In the games, Mewtwo is consistently noted as being one of the strongest opponents, and has been described in Pokémon Red and Blue as being "the best Pokémon in the game", as well as "one of the rarest — and hardest to catch". Because of the character's multiple strengths and few weaknesses, it changes how players approach playing against each other, causing players to either develop strategies solely to defeat an opposing Mewtwo, or to prohibit its use when battling other players. Kevin Slackie of Paste described Mewtwo as one of the series' best Pokemon, noting its presence as the penultimate boss in the original games and also several subsequent appearances, and how despite not having the same exposure as Pikachu it managed to remain relevant for over twenty years, "which itself is a testament to its amazing staying power as one of the most powerful Pokémon." Gavin Jasper of Den of Geek compared Mewtwo to Street Fighter series character Akuma, and praised it for having a backstory, personality and motivation unlike many pokémon in the franchise, stating " Genetic engineering in a world of wacky creatures is just asking for trouble and Mewtwo is the payoff." Dale Bishir of IGN described him as an icon, and the "go-to 'villain' Pokemon", noting its frequent presence in media for the series, including its starring role in two of the feature films.

In reception to extended media for the Pokémon franchise, Mewtwo was well received, and was described by Anime Classics Zettai!: 100 Must-See Japanese Animation Masterpieces as the best villain of the Pokémon film series, and one of Mewtwo Strikes Backs strongest elements. His portrayal has also been likened to Frankenstein's monster as a being born from artificial means and discontent with the fact. Theology Secretary for the Church of England Anne Richards described Mewtwo as representing a "parable about the pointlessness of force", and praised the character for displaying the Christian value of redemption. Other reactions have been mixed. While it has been cited as a "complex and compelling villain" by some critics, its goal of world domination was received as a trait shared by "…every anime villain…", and likened to a James Bond villain by Daily Record. However, Animerica praised Mewtwo as a character with "philosophical depth" as well as for serving as "an adversary of almost infinite power and genuine malice" that the anime series had been lacking. Ken Hollings of Sight & Sound described Mewtwo as "brooding, articulate and vengeful where the other Pokémon remain bright blobs of wordless energy", and "Like a troubled elder brother, Mewtwo represents an older order of experience."

Mewtwo's character and design have also been analyzed in academic study.
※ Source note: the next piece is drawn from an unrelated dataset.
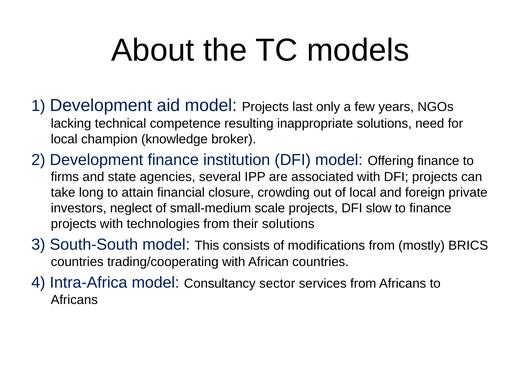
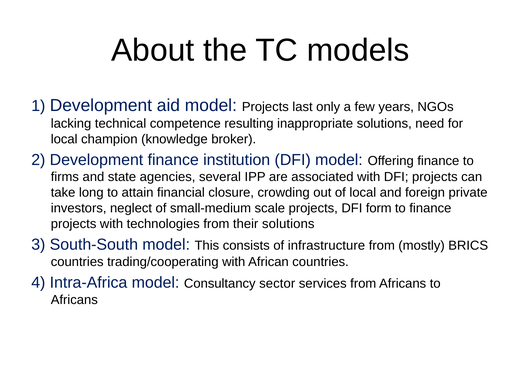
slow: slow -> form
modifications: modifications -> infrastructure
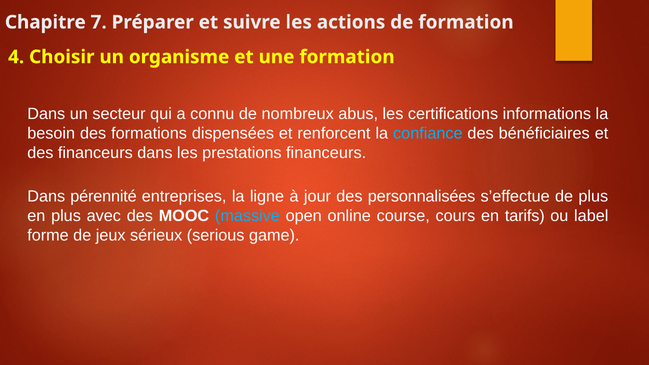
The book Pikachu's Global Adventure: The Rise and Fall of Pokémon noted Mewtwo as popular with older male children who tend to be drawn to "tough or scary" characters; Mew in contrast was described as a polar opposite, a character popular with young girls who tend to be drawn to "cute" characters. Others books, such as Media and the Make-believe Worlds of Children, have noted a similar comparison, citing Mewtwo as "more aggressive-looking" compared to Mew and emphasizing the importance of the contrast for children. The book Gaming Cultures and Place in Asia-Pacific compares Sugimori's design of Mewtwo to that of Japanese tokusatsu films, namely monster films like the 1954 Godzilla in creating "monstrous yet familiar silhouettes from the past renewed agency in the form of eyes and expressions which cut through the viewer".

==Notes==
1. The Japanese texts of the Pokémon Mansion Journals as well as various Pokédex entries state that an individual scientist created Mewtwo, as opposed to a team of researchers like in the anime.